Every person performing labor in the operation of any restaurant, hotel, tavern, or other place of business engaged in the selling of prepared foods or drinks, or any hotel service employee, shall have a lien on the earnings and on all the property of his or her employer used in the operation of said business to the extent of the moneys due him or her for labor performed within three months next preceding the filing of his or her claim therefor.
[ 2012 c 117 § 150; 1953 c 205 § 1; ]
The lien claimant shall within thirty days after he or she has ceased to perform such labor, file for record with the auditor of the county in which the labor was performed a notice of claim, containing a statement of his or her demand, the name of the employer and the name of the person employing him or her, if known, with a statement of the terms and conditions of his or her contract, if any, and the time he or she commenced the employment, and the date of his or her last service, and shall serve or mail a copy thereof to said employer within said period.

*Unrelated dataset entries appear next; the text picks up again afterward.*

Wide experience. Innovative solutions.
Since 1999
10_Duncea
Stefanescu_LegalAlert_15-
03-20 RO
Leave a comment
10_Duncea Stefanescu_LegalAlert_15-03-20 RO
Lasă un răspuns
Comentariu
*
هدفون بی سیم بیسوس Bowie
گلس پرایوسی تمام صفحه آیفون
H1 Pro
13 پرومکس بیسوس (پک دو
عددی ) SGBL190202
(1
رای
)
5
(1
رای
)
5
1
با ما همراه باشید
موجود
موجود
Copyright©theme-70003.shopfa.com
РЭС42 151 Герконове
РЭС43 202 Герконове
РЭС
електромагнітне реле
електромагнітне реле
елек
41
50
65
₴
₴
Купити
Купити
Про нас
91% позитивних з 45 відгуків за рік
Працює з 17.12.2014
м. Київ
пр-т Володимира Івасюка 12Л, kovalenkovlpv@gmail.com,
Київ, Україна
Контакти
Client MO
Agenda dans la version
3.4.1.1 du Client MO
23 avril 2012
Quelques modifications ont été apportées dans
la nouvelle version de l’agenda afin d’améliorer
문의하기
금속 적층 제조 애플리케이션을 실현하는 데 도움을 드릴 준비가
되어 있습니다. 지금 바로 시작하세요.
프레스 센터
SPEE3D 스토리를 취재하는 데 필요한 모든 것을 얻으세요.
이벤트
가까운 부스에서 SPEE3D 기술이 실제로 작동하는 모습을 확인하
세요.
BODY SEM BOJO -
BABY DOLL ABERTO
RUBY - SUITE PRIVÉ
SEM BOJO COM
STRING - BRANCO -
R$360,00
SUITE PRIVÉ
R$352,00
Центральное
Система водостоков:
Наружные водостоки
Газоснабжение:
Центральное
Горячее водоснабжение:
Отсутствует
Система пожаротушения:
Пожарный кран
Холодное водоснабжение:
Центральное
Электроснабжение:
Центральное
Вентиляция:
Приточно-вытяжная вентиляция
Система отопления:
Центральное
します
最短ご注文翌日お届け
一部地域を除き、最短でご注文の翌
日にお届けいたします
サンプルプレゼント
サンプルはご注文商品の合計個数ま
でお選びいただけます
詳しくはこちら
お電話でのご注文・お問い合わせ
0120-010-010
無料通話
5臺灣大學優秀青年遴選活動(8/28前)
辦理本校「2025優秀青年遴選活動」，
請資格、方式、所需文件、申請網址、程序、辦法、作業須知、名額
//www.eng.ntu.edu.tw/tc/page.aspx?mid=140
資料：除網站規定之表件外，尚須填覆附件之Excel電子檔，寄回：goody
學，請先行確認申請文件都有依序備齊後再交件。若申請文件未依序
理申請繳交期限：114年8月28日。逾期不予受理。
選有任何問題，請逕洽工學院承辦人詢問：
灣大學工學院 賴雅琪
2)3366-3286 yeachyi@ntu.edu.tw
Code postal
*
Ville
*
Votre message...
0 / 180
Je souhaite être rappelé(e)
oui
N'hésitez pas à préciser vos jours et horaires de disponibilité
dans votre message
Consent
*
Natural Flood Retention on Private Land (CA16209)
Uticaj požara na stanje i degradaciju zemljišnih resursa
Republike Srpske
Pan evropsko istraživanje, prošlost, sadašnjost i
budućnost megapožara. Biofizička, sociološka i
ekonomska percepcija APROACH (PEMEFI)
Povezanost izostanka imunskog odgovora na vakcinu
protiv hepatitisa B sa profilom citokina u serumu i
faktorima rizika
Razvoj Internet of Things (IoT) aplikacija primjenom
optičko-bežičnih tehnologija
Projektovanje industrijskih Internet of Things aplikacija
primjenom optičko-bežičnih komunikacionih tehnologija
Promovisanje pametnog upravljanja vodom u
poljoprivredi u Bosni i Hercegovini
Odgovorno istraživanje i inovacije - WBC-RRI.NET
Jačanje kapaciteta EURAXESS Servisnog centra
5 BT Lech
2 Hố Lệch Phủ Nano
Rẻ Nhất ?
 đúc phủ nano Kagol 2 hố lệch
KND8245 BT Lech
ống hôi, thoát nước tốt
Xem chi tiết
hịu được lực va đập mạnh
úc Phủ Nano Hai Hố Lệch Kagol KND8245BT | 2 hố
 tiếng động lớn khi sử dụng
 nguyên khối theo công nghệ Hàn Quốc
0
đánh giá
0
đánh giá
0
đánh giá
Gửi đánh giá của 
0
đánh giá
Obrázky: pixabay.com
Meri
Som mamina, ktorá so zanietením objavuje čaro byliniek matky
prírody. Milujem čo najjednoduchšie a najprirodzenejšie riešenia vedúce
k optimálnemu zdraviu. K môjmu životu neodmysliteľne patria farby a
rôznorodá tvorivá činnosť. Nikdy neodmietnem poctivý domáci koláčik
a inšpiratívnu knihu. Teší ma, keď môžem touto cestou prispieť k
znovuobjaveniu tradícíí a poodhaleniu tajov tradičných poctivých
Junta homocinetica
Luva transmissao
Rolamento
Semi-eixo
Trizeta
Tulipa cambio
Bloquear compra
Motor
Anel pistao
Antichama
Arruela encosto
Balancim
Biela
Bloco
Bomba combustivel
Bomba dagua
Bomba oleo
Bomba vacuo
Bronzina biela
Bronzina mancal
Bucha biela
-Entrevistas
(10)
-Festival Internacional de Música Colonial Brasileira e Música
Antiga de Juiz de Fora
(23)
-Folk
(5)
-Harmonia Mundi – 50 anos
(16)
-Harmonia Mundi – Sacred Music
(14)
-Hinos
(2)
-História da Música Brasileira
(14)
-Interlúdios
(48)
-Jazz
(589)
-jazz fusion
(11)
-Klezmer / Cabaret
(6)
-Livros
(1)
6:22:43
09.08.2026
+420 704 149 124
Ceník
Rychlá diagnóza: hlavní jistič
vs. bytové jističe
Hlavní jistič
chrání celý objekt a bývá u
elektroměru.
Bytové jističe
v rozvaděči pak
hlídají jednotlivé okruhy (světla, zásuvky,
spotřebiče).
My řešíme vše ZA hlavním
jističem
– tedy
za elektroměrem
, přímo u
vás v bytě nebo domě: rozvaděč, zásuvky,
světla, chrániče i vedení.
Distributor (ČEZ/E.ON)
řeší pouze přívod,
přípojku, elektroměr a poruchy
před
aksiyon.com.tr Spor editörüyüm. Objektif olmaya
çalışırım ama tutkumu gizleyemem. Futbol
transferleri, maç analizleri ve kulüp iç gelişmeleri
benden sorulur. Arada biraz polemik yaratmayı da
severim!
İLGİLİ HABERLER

[ 2012 c 117 § 151; 1953 c 205 § 2; ]
Service of the notice of claim may be made in the same manner as summons in civil actions.
[ 1953 c 205 § 3; ]
The lien may be enforced within the same time and in the same manner as mechanics' liens are foreclosed, when said lien is upon real property, or in the same manner as provided in chapter 60.10 RCW when the lien is upon personal property. The court may allow as part of the costs of the action the money paid for filing or recording the claim and a reasonable attorney fee.
[ 1995 c 62 § 8; 1969 c 82 § 12; 1959 c 173 § 1; 1953 c 205 § 4; ]
The lien created herein shall be preferred to any encumbrance which may attach after the commencement of the labor and is also preferred to any encumbrance which may have attached previously to that time, but which was not filed or recorded so as to create constructive notice thereof prior to that time, and of which the lien claimant had no notice.